Je me lasse bientôt, je sors de l'eau et, dans une courbe à gauche, je frappe l'arrière de ma tête sur les carreaux hyper glissants. Des péruviens inquiets viennent vite, puis le maître nageur. Je ne me suis rien fait, j'ai juste peur d'avoir une blessure à la tête et je demande : sangre ? J'obtiens un non en retour et je commente les carreaux superdoux. Il y a bien une trace rugueuse de deux carreaux de large, en cas de manque de chaussures de bains, répond le maître nageur. Je lui réponds que je suis un pauvre aleman et que je n'ai pas de chaussures de bains... rires soulagés. Il ne reste qu'un léger mal de tête, qui disparaît dans l'après-midi.

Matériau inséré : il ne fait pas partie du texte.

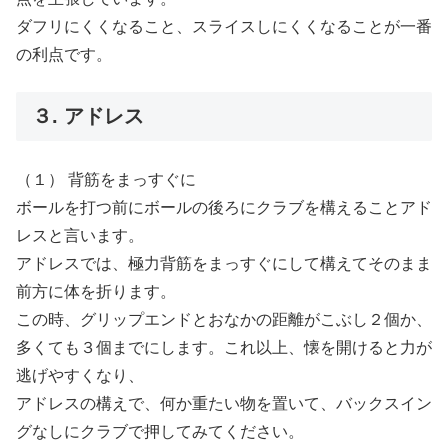
ダフリにくくなること、スライスしにくくなることが一番
の利点です。
３. アドレス
（１） 背筋をまっすぐに
ボールを打つ前にボールの後ろにクラブを構えることアド
レスと言います。
アドレスでは、極力背筋をまっすぐにして構えてそのまま
前方に体を折ります。
この時、グリップエンドとおなかの距離がこぶし２個か、
多くても３個までにします。これ以上、懐を開けると力が
逃げやすくなり、
アドレスの構えで、何か重たい物を置いて、バックスイン
グなしにクラブで押してみてください。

en toute discrétion, je classe le spa inca comme un coup marketing. Ils souhaitent que les touristes visitent la ville. Tout est moderne et fonctionnel, sans aucune trace de la culture inca.
Vers 14h30, je suis de retour à l'atelier. Pas grand-chose n'a changé. Les deux mécaniciens sont assis à l'intérieur frais et ombragé et essaient de rendre le verrou de contact opérationnel. Une nouvelle pièce a été montée, mais elle ne s'adapte pas encore correctement. Avec un cutter, ils essaient de l'adapter au verrou .
Cela ne semble pas très prometteur. Je me rends à mon destin. Il ne me reste pas d'alternative. Finalement, le montage commence - le résultat n'est pas celui prévu. Elle démarre, mais elle ne s'éteint pas. Des heures passent avant que les deux ne me montrent comment je dois tourner, presser et secouer la clé pour que le moteur s'éteigne. Ce n'est pas possible, je pense. Mais je dois y faire face et donc simplement développer le bon feeling. Le coffre à gants reste fermé.